Liz Zelnick, director of economic security and corporate power at Accountable.US, warned Wednesday that “a rate hike, even at a slower pace, will devastate Main Street and Wall Street alike, wiping out millions of jobs while simultaneously pushing government bonds into… sending a downward spiral,” and acknowledging that the recent banking turmoil prevented an even bigger rise than 25 basis points.

“A recession and a broken financial system are not worth the price of higher interest rates, which have failed miserably to stem the corporate greed epidemic and help drive up costs,” Zelnick added. “To date, the Federal Reserve and Chairman Jerome Powell have been more than willing to let average American families bear the brunt of their job-killing strategy—but are they willing to let their Wall Street banker friends go down with the ship? “

The hill stressed that ahead of Wednesday’s announcement, influential figures such as economist Paul Krugman and analysts at Goldman Sachs – in a Monday letter to investors – had advocated a pause in rate hikes.

“Bank stress calls for a pause,” wrote analysts at Goldman Sachs. “Banking is not just another sector of the economy, as financial intermediation is vital to every sector. Therefore, managing stress in the banking system is the most immediate concern and must take precedence over other, less urgent goals for the moment. That’s what we expect policymakers and staff economists at the Fed will have the same view.”

During his press conference Wednesday, Powell insisted that “our banking system is sound and resilient, with strong capital and liquidity. We will continue to closely monitor conditions in the banking system and stand ready to use all of our tools as needed to keep it safe and sound.”

While Powell also stressed the Fed’s commitment to learning from the recent failures of SVB and Signature to prevent repeat events, both the bank’s collapse and a year of rate hikes have fueled calls for its ouster.

Asked by CNN‘s Jake Tapper on Wednesday about whether she had ever directly told President Joe Biden that he should fire Powell, Warren said she would not discuss private conversations, “but what I’m going to say is I’ll do it as publicly as I can made it clear that I didn’t think he should be confirmed as Fed chairman. And I think he’s doing a really terrible job.”
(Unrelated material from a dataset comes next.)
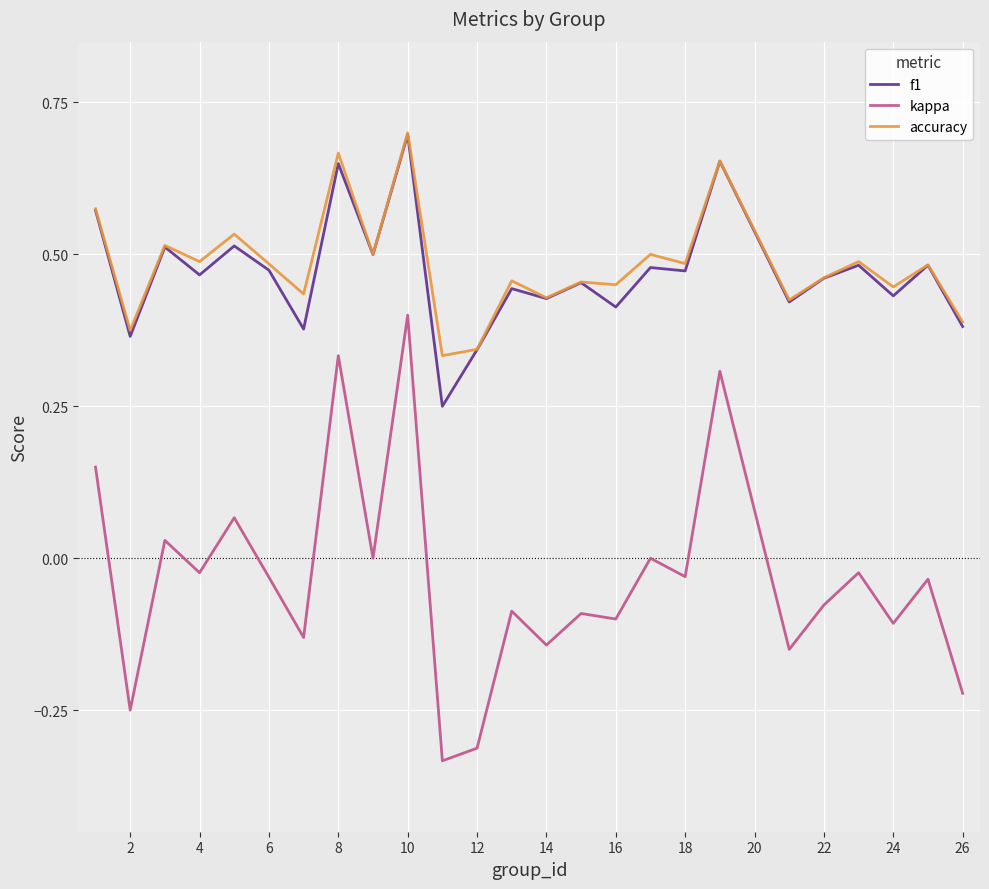

True or false: f1 and kappa intersect in this chart.

False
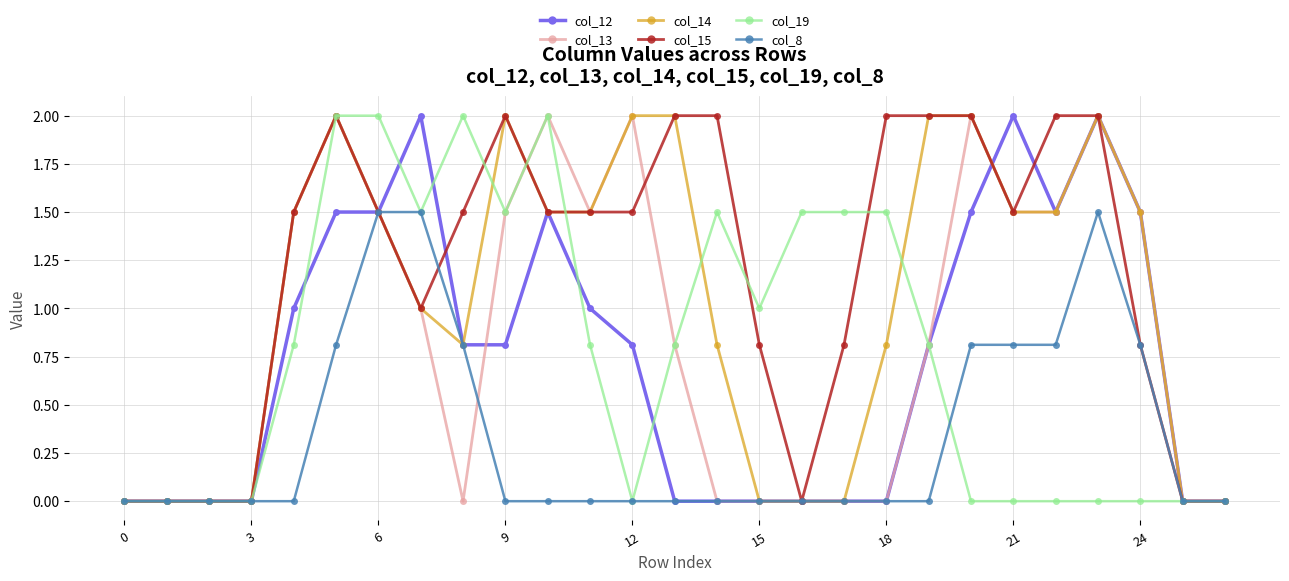

What are all the series names shown in the legend?

col_12, col_13, col_14, col_15, col_19, col_8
“And he’s doing a terrible job on both fronts,” she said, referring to the Fed’s dual mandate. On oversight, Powell has “spent five years weakening the regulations for these multibillion-dollar banks,” and on monetary policy, he risks “pushing our economy into recession.”

“He’s trying to lay off two million people and one of the things we need to understand is he’s looking to increase the unemployment rate by more than one point in a single 12-month period. We’ve done that before in this country. In fact, we’ve done it 12 times. And out of all 12 times, how many times has it led to a recession?” she said. “The answer is 12.”